Freitag, November 12th, 2010

Kein Job, aber eine Entscheidung. So sieht es an meinem Freitagabend aus. Ich sitze hier gerade draußen vor dem Entertainment Centre, nutze das kostenlose Internet von McDonalds, und mache mir Gedanken darüber, ob ich die richtige Entscheidung getroffen habe. Welche Entscheidung, fragt Ihr? Die Entscheidung, am Montag Sydney den Rücken zu kehren und gemeinsam mit einer anderen Deutschen, die das Party-Leben satt hat und das wirkliche Australien, am Besten durch Farmarbeit, kennenlernen will, gen Queensland, genauer gesagt Bundaberg (und wenn es da nicht klappt, Bowen) aufzubrechen. In Bundaberg soll es laut der Telefon-Hotline der zuständigen Regierungsbehörde reichlich Arbeit für unerfahrene Fruitpicker geben – Kirschen, Melonen, Mangos, was auch immer dort gerade geerntet wird.

Bundaberg ist etwa 1.200 Kilometer nördlich von Sydney, etwas abseits der Küste, und vor allem für Rum bekannt. Ob man den allerdings bei der Arbeit gebrauchen kann, wage ich zu bezweifeln. Und während vieles für diese Entscheidung spricht, spricht auch vieles dagegen.
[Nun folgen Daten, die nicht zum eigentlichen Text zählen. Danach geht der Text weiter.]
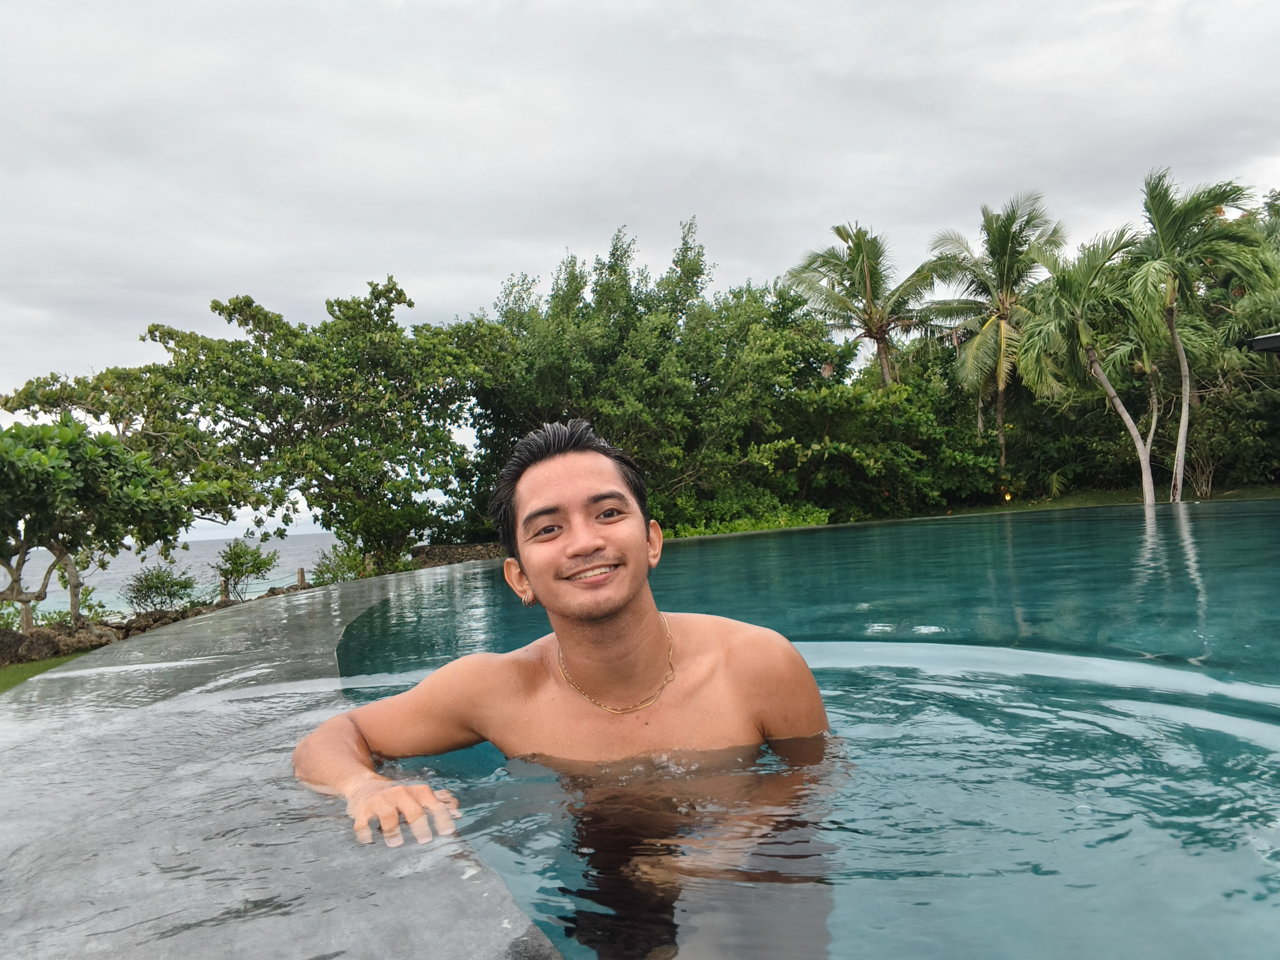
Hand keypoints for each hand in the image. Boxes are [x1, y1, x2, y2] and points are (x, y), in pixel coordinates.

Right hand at [345, 777, 461, 846]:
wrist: (364, 785)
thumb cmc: (397, 796)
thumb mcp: (417, 795)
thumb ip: (437, 803)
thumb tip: (458, 813)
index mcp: (416, 792)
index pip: (433, 804)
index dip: (441, 818)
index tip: (448, 832)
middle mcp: (399, 795)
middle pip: (412, 810)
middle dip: (419, 824)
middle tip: (425, 839)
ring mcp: (380, 803)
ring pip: (388, 816)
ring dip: (393, 830)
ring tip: (396, 844)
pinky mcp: (362, 812)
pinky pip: (363, 823)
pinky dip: (365, 832)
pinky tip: (369, 841)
Denn es ist eine Entscheidung gegen Weihnachten und Silvester in Sydney, es ist eine Entscheidung gegen die Sicherheit der Großstadt, es ist eine Entscheidung gegen relativ entspanntes Arbeiten in einem Büro-Umfeld. Und deswegen mag ich Entscheidungen auch nicht, weil man sich damit immer so viele Möglichkeiten nimmt.

Gleichzeitig bin ich aber auch sehr dankbar, jetzt erstmal – ob für zwei Wochen oder zwei Monate oder wie lange auch immer – nicht mehr ganz auf mich alleine gestellt zu sein und endlich eine Entscheidung getroffen zu haben, für die auch vieles spricht – denn es ist eine Entscheidung für’s “richtige” Arbeiten, eine Entscheidung für eine neue Welt, eine Entscheidung für das *echte* Australien. Und vor allem ist es endlich einfach mal irgendeine Entscheidung – ob sie gut oder schlecht ist, wird sich dann zeigen.

Bis Montag gibt es also noch einiges zu tun. Ein paar Sachen werde ich noch in Sydney kaufen müssen, damit die Reise gut losgeht. Dann müssen wir noch entscheiden, wie wir am Besten (und Billigsten) nach Bundaberg kommen – und die entsprechenden Tickets erwerben. Eine Unterkunft von morgen bis Montag brauche ich auch noch, denn mein neues Hostel ist schon wieder ausgebucht und mit der Verlängerung auf den letzten Drücker wird das mal wieder nichts. (Ich bin so was von organisiert…) Und, vielleicht das Wichtigste: ich muss auch noch ein paar Sachen in Sydney sehen, bevor es zu spät ist! Also werde ich morgen mal an den vielleicht berühmtesten Strand der Welt, den Bondi Beach, fahren, und da die Gelegenheit zum Abschied von einigen hier getroffenen Leuten nutzen. Und dann am Sonntag alles organisieren. Wünscht mir Glück, jetzt geht das Abenteuer nämlich richtig los!